[WHAT THIS TASK INVOLVES] From the line that contains "## Small Issues" down to the last line of the data below, transcribe every line exactly.

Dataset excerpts

----

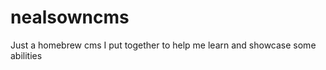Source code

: nealsowncms
===========

Just a homebrew cms I put together to help me learn and showcase some abilities
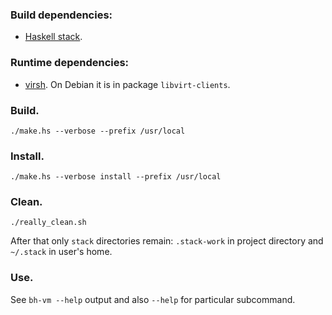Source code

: 
### Build dependencies:

- [Haskell stack](https://docs.haskellstack.org/en/stable/README/).

### Runtime dependencies:

- [virsh](https://libvirt.org/virshcmdref.html). On Debian it is in package
  `libvirt-clients`.

### Build.

    ./make.hs --verbose --prefix /usr/local

### Install.

    ./make.hs --verbose install --prefix /usr/local

### Clean.

    ./really_clean.sh

After that only `stack` directories remain: `.stack-work` in project directory
and `~/.stack` in user's home.

### Use.

See `bh-vm --help` output and also `--help` for particular subcommand.
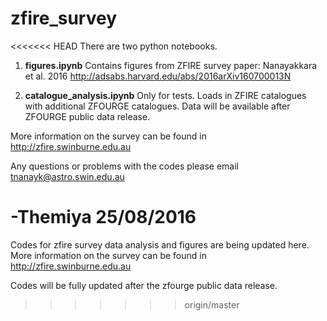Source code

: # zfire_survey
<<<<<<< HEAD
There are two python notebooks. 
1. **figures.ipynb** Contains figures from ZFIRE survey paper: Nanayakkara et al. 2016
http://adsabs.harvard.edu/abs/2016arXiv160700013N
 
2. **catalogue_analysis.ipynb** Only for tests. Loads in ZFIRE catalogues with additional ZFOURGE catalogues. 
Data will be available after ZFOURGE public data release. 

More information on the survey can be found in http://zfire.swinburne.edu.au

Any questions or problems with the codes please email tnanayk@astro.swin.edu.au

-Themiya 25/08/2016
=======
Codes for zfire survey data analysis and figures are being updated here. 
More information on the survey can be found in http://zfire.swinburne.edu.au

Codes will be fully updated after the zfourge public data release. 
>>>>>>> origin/master
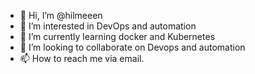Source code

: - 👋 Hi, I’m @hilmeeen
- 👀 I’m interested in DevOps and automation
- 🌱 I’m currently learning docker and Kubernetes
- 💞️ I’m looking to collaborate on Devops and automation
- 📫 How to reach me via email.

<!---
hilmeeen/hilmeeen is a ✨ special ✨ repository because its `README.md` (this file) appears on your GitHub profile.
You can click the Preview link to take a look at your changes.
--->

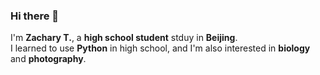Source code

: ### Hi there 👋

I'm **Zachary T.**, a **high school student** stduy in **Beijing**. <br/>
I learned to use **Python** in high school, and I'm also interested in **biology** and **photography**.

<!--
**zacharrrrrry/zacharrrrrry** is a ✨ _special_ ✨ repository because its `README.md` (this file) appears on your GitHub profile.

Here are some ideas to get you started:

- 🔭 I’m currently working on ...
- 🌱 I’m currently learning ...
- 👯 I’m looking to collaborate on ...
- 🤔 I’m looking for help with ...
- 💬 Ask me about ...
- 📫 How to reach me: ...
- 😄 Pronouns: ...
- ⚡ Fun fact: ...
-->
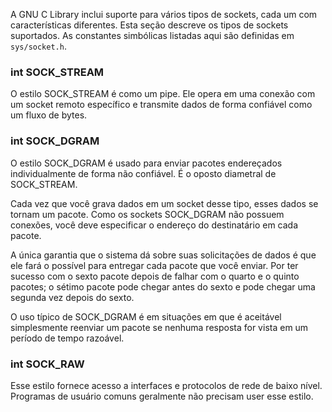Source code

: A GNU C Library inclui suporte para vários tipos de sockets, cada um com características diferentes. Esta seção descreve os tipos de sockets suportados. As constantes simbólicas listadas aqui são definidas em `sys/socket.h`.

### int SOCK_STREAM

O estilo SOCK_STREAM é como um pipe. Ele opera em uma conexão com um socket remoto específico e transmite dados de forma confiável como um fluxo de bytes.

### int SOCK_DGRAM

O estilo SOCK_DGRAM é usado para enviar pacotes endereçados individualmente de forma não confiável. É o oposto diametral de SOCK_STREAM. 

Cada vez que você grava dados em um socket desse tipo, esses dados se tornam um pacote. Como os sockets SOCK_DGRAM não possuem conexões, você deve especificar o endereço do destinatário em cada pacote.

A única garantia que o sistema dá sobre suas solicitações de dados é que ele fará o possível para entregar cada pacote que você enviar. Por ter sucesso com o sexto pacote depois de falhar com o quarto e o quinto pacotes; o sétimo pacote pode chegar antes do sexto e pode chegar uma segunda vez depois do sexto.

O uso típico de SOCK_DGRAM é em situações em que é aceitável simplesmente reenviar um pacote se nenhuma resposta for vista em um período de tempo razoável.

### int SOCK_RAW

Esse estilo fornece acesso a interfaces e protocolos de rede de baixo nível. Programas de usuário comuns geralmente não precisam user esse estilo.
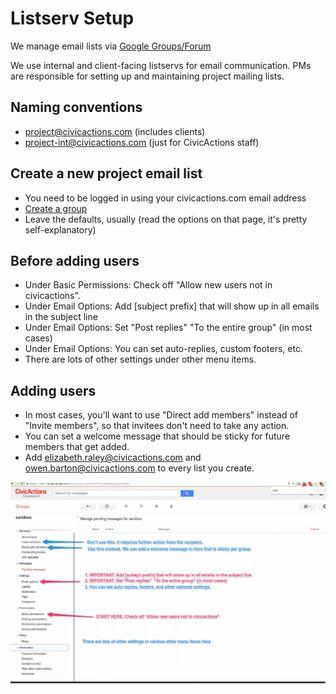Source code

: # Listserv Setup

We manage email lists via [Google Groups/Forum](https://groups.google.com/a/civicactions.net/forum/)

We use internal and client-facing listservs for email communication. PMs are  responsible for setting up and maintaining project mailing lists.

## Naming conventions

* project@civicactions.com (includes clients)
* project-int@civicactions.com (just for CivicActions staff)

## Create a new project email list

* You need to be logged in using your civicactions.com email address
* [Create a group](https://groups.google.com/a/civicactions.net/forum/#!creategroup)
* Leave the defaults, usually (read the options on that page, it's pretty self-explanatory)

## Before adding users

* Under Basic Permissions: Check off "Allow new users not in civicactions".
* Under Email Options: Add \[subject prefix\] that will show up in all emails in the subject line
* Under Email Options: Set "Post replies"  "To the entire group" (in most cases)
* Under Email Options: You can set auto-replies, custom footers, etc.
* There are lots of other settings under other menu items.

## Adding users

* In most cases, you'll want to use "Direct add members" instead of "Invite members", so that invitees don't need to take any action. 
* You can set a welcome message that should be sticky for future members that get added.
* Add elizabeth.raley@civicactions.com and owen.barton@civicactions.com to every list you create. 

![alt text](../images/google-email-list-config.jpg "PM billing Delivery")

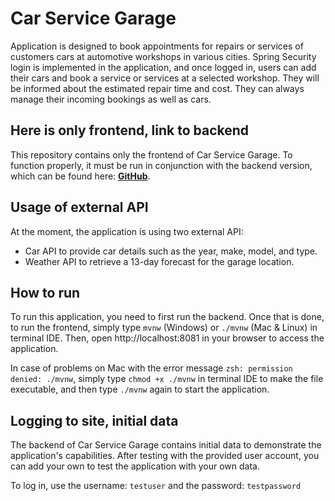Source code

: # Car Service Garage
Application is designed to book appointments for repairs or services of customers cars at automotive workshops in various cities. 
Spring Security login is implemented in the application, and once logged in, users can add their cars and book a service or services at a selected workshop. 
They will be informed about the estimated repair time and cost. They can always manage their incoming bookings as well as cars.

## Here is only frontend, link to backend

This repository contains only the frontend of Car Service Garage. To function properly, it must be run in conjunction with the backend version, which can be found here: [**GitHub**](https://github.com/viepovsky/Final-App-Backend/tree/release-1.0).

## Usage of external API

At the moment, the application is using two external API: 
- Car API to provide car details such as the year, make, model, and type.
- Weather API to retrieve a 13-day forecast for the garage location.

## How to run

To run this application, you need to first run the backend. Once that is done, to run the frontend, simply type `mvnw` (Windows) or `./mvnw` (Mac & Linux) in terminal IDE. Then, open http://localhost:8081 in your browser to access the application. 

In case of problems on Mac with the error message `zsh: permission denied: ./mvnw`, simply type `chmod +x ./mvnw` in terminal IDE to make the file executable, and then type `./mvnw` again to start the application.

## Logging to site, initial data

The backend of Car Service Garage contains initial data to demonstrate the application's capabilities. After testing with the provided user account, you can add your own to test the application with your own data. 

To log in, use the username: `testuser` and the password: `testpassword`
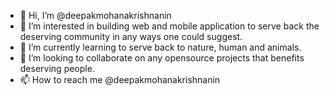 - 👋 Hi, I’m @deepakmohanakrishnanin
- 👀 I’m interested in building web and mobile application to serve back the deserving community in any ways one could suggest.
- 🌱 I’m currently learning to serve back to nature, human and animals.
- 💞️ I’m looking to collaborate on any opensource projects that benefits deserving people.
- 📫 How to reach me @deepakmohanakrishnanin

<!---
deepakmohanakrishnanin/deepakmohanakrishnanin is a ✨ special ✨ repository because its `README.md` (this file) appears on your GitHub profile.
You can click the Preview link to take a look at your changes.
--->
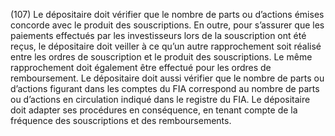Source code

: (107) Le dépositaire doit vérifier que le nombre de parts ou d’actions émises concorde avec le produit des souscriptions. En outre, pour s’assurer que les paiements effectués par les investisseurs lors de la souscription ont été reçus, le dépositaire doit veiller à ce qu’un autre rapprochement soit réalisé entre les ordres de souscription et le produit des souscriptions. Le même rapprochement doit également être effectué pour les ordres de remboursement. Le dépositaire doit aussi vérifier que le nombre de parts ou d’actions figurant dans les comptes du FIA correspond au nombre de parts ou d’actions en circulation indiqué dans le registre du FIA. Le dépositaire doit adapter ses procédures en conséquence, en tenant compte de la fréquence des souscriptions et des remboursements.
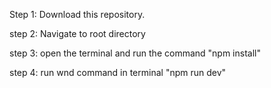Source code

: Step 1: Download this repository.

step 2: Navigate to root directory

step 3: open the terminal and run the command "npm install"

step 4: run wnd command in terminal "npm run dev"
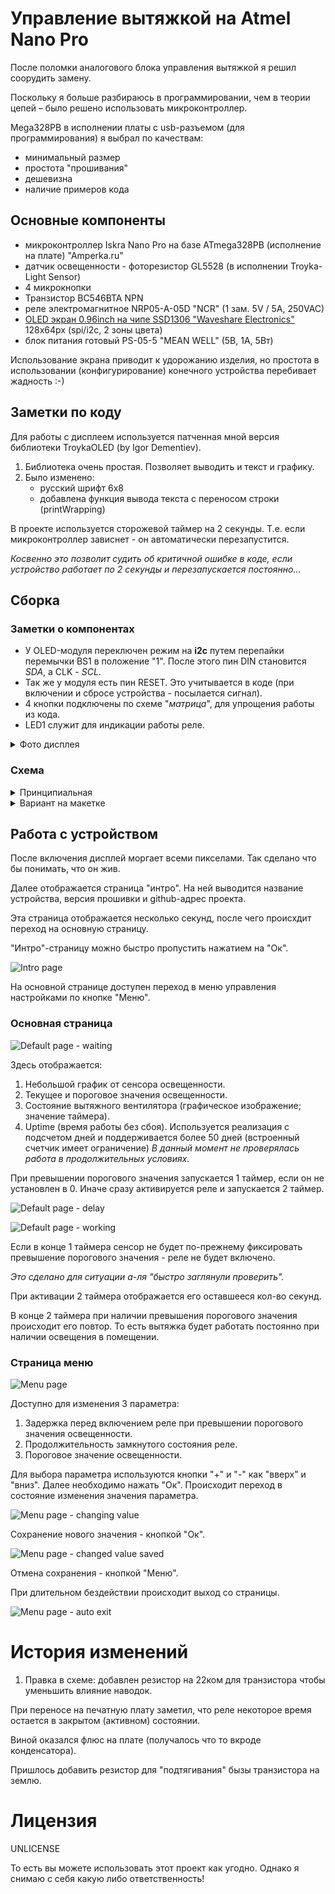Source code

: # Управление вытяжкой на Atmel Nano Pro

После поломки аналогового блока управления вытяжкой я решил соорудить замену.

Поскольку я больше разбираюсь в программировании, чем в теории цепей – было решено использовать микроконтроллер.

Mega328PB в исполнении платы с usb-разъемом (для программирования) я выбрал по качествам:

- минимальный размер
- простота "прошивания"
- дешевизна
- наличие примеров кода



## Основные компоненты

- микроконтроллер Iskra Nano Pro на базе ATmega328PB (исполнение на плате) "Amperka.ru"
- датчик освещенности - фоторезистор GL5528 (в исполнении Troyka-Light Sensor)
- 4 микрокнопки
- Транзистор BC546BTA NPN
- реле электромагнитное NRP05-A-05D "NCR" (1 зам. 5V / 5A, 250VAC)
- [OLED экран 0.96inch на чипе SSD1306 "Waveshare Electronics"](https://www.waveshare.com/0.96inch-oled-b.htm) 128x64px (spi/i2c, 2 зоны цвета) 
- блок питания готовый PS-05-5 "MEAN WELL" (5В, 1А, 5Вт)

Использование экрана приводит к удорожанию изделия, но простота в использовании (конфигурирование) конечного устройства перебивает жадность :-)



## Заметки по коду

Для работы с дисплеем используется патченная мной версия библиотеки TroykaOLED (by Igor Dementiev).

1. Библиотека очень простая. Позволяет выводить и текст и графику.
2. Было изменено:
   - русский шрифт 6x8
   - добавлена функция вывода текста с переносом строки (printWrapping)

В проекте используется сторожевой таймер на 2 секунды. Т.е. если микроконтроллер зависнет - он автоматически перезапустится.

_Косвенно это позволит судить об критичной ошибке в коде, если устройство работает по 2 секунды и перезапускается постоянно..._



## Сборка

### Заметки о компонентах

- У OLED-модуля переключен режим на **i2c** путем перепайки перемычки BS1 в положение "1". После этого пин DIN становится *SDA*, а CLK - *SCL*.
- Так же у модуля есть пин RESET. Это учитывается в коде (при включении и сбросе устройства - посылается сигнал).
- 4 кнопки подключены по схеме "*матрица*", для упрощения работы из кода.
- LED1 служит для индикации работы реле.

<details><summary>Фото дисплея</summary>

![Вид спереди](/docs/oled-1.png)

![Вид сзади](/docs/oled-1-back.png)

</details>



### Схема

<details><summary>Принципиальная</summary>

![Схема](/docs/schema.png)

</details>

<details><summary>Вариант на макетке</summary> 

![Макетка](/docs/bread-board.png)

</details>



## Работа с устройством

После включения дисплей моргает всеми пикселами. Так сделано что бы понимать, что он жив.

Далее отображается страница "интро". На ней выводится название устройства, версия прошивки и github-адрес проекта.

Эта страница отображается несколько секунд, после чего происхдит переход на основную страницу.

"Интро"-страницу можно быстро пропустить нажатием на "Ок".

![Intro page](/docs/intro-page.png)

На основной странице доступен переход в меню управления настройками по кнопке "Меню".



### Основная страница

![Default page - waiting](/docs/default-page-waiting.png)

Здесь отображается:

1. Небольшой график от сенсора освещенности.
2. Текущее и пороговое значения освещенности.
3. Состояние вытяжного вентилятора (графическое изображение; значение таймера).
4. Uptime (время работы без сбоя). Используется реализация с подсчетом дней и поддерживается более 50 дней (встроенный счетчик имеет ограничение) _В данный момент не проверялась работа в продолжительных условиях._

При превышении порогового значения запускается 1 таймер, если он не установлен в 0. Иначе сразу активируется реле и запускается 2 таймер.

![Default page - delay](/docs/default-page-fan-delay.png)

![Default page - working](/docs/default-page-fan-on.png)

Если в конце 1 таймера сенсор не будет по-прежнему фиксировать превышение порогового значения - реле не будет включено. 

_Это сделано для ситуации а-ля "быстро заглянули проверить"._

При активации 2 таймера отображается его оставшееся кол-во секунд.

В конце 2 таймера при наличии превышения порогового значения происходит его повтор. То есть вытяжка будет работать постоянно при наличии освещения в помещении.



### Страница меню

![Menu page](/docs/menu-page.png)

Доступно для изменения 3 параметра:

1. Задержка перед включением реле при превышении порогового значения освещенности.
2. Продолжительность замкнутого состояния реле.
3. Пороговое значение освещенности.

Для выбора параметра используются кнопки "+" и "-" как "вверх" и "вниз". Далее необходимо нажать "Ок".
Происходит переход в состояние изменения значения параметра.

![Menu page - changing value](/docs/menu-page-changing-value.png)

Сохранение нового значения - кнопкой "Ок".

![Menu page - changed value saved](/docs/menu-page-changed-value-saved.png)

Отмена сохранения - кнопкой "Меню".

При длительном бездействии происходит выход со страницы.

![Menu page - auto exit](/docs/menu-page-auto-exit.png)


# История изменений

1. Правка в схеме: добавлен резистор на 22ком для транзистора чтобы уменьшить влияние наводок. 

При переносе на печатную плату заметил, что реле некоторое время остается в закрытом (активном) состоянии. 

Виной оказался флюс на плате (получалось что то вкроде конденсатора). 

Пришлось добавить резистор для "подтягивания" бызы транзистора на землю.


# Лицензия

UNLICENSE

То есть вы можете использовать этот проект как угодно. Однако я снимаю с себя какую либо ответственность!
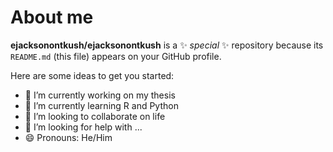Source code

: # About me


**ejacksonontkush/ejacksonontkush** is a ✨ _special_ ✨ repository because its `README.md` (this file) appears on your GitHub profile.

Here are some ideas to get you started:

- 🔭 I’m currently working on my thesis
- 🌱 I’m currently learning R and Python
- 👯 I’m looking to collaborate on life
- 🤔 I’m looking for help with ...
- 😄 Pronouns: He/Him


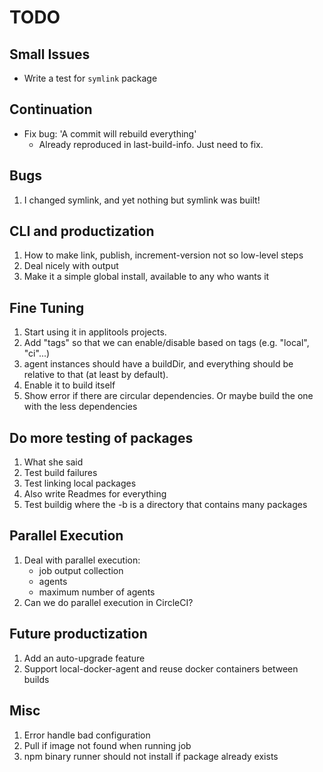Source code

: # TODO

## Small Issues

* Write a test for `symlink` package

## Continuation

* Fix bug: 'A commit will rebuild everything'
  * Already reproduced in last-build-info. Just need to fix.

## Bugs

1. I changed symlink, and yet nothing but symlink was built!

## CLI and productization

1. How to make link, publish, increment-version not so low-level steps
1. Deal nicely with output
1. Make it a simple global install, available to any who wants it

## Fine Tuning

1. Start using it in applitools projects.
1. Add "tags" so that we can enable/disable based on tags (e.g. "local", "ci"...)
1. agent instances should have a buildDir, and everything should be relative to that (at least by default).
1. Enable it to build itself
1. Show error if there are circular dependencies. Or maybe build the one with the less dependencies

## Do more testing of packages

1. What she said
1. Test build failures
1. Test linking local packages
1. Also write Readmes for everything
1. Test buildig where the -b is a directory that contains many packages


## Parallel Execution

1. Deal with parallel execution:
   * job output collection
   * agents
   * maximum number of agents
1. Can we do parallel execution in CircleCI?

## Future productization

1. Add an auto-upgrade feature
1. Support local-docker-agent and reuse docker containers between builds

## Misc

1. Error handle bad configuration
1. Pull if image not found when running job
1. npm binary runner should not install if package already exists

----

[YOUR SOLUTION]
## Small Issues

* Write a test for `symlink` package

## Continuation

* Fix bug: 'A commit will rebuild everything'
  * Already reproduced in last-build-info. Just need to fix.

## Bugs

1. I changed symlink, and yet nothing but symlink was built!

## CLI and productization

1. How to make link, publish, increment-version not so low-level steps
1. Deal nicely with output
1. Make it a simple global install, available to any who wants it

## Fine Tuning

1. Start using it in applitools projects.
1. Add "tags" so that we can enable/disable based on tags (e.g. "local", "ci"...)
1. agent instances should have a buildDir, and everything should be relative to that (at least by default).
1. Enable it to build itself
1. Show error if there are circular dependencies. Or maybe build the one with the less dependencies

## Do more testing of packages

1. What she said
1. Test build failures
1. Test linking local packages
1. Also write Readmes for everything
1. Test buildig where the -b is a directory that contains many packages


## Parallel Execution

1. Deal with parallel execution:
   * job output collection
   * agents
   * maximum number of agents
1. Can we do parallel execution in CircleCI?

## Future productization

1. Add an auto-upgrade feature
1. Support local-docker-agent and reuse docker containers between builds

## Misc

1. Error handle bad configuration
1. Pull if image not found when running job
1. npm binary runner should not install if package already exists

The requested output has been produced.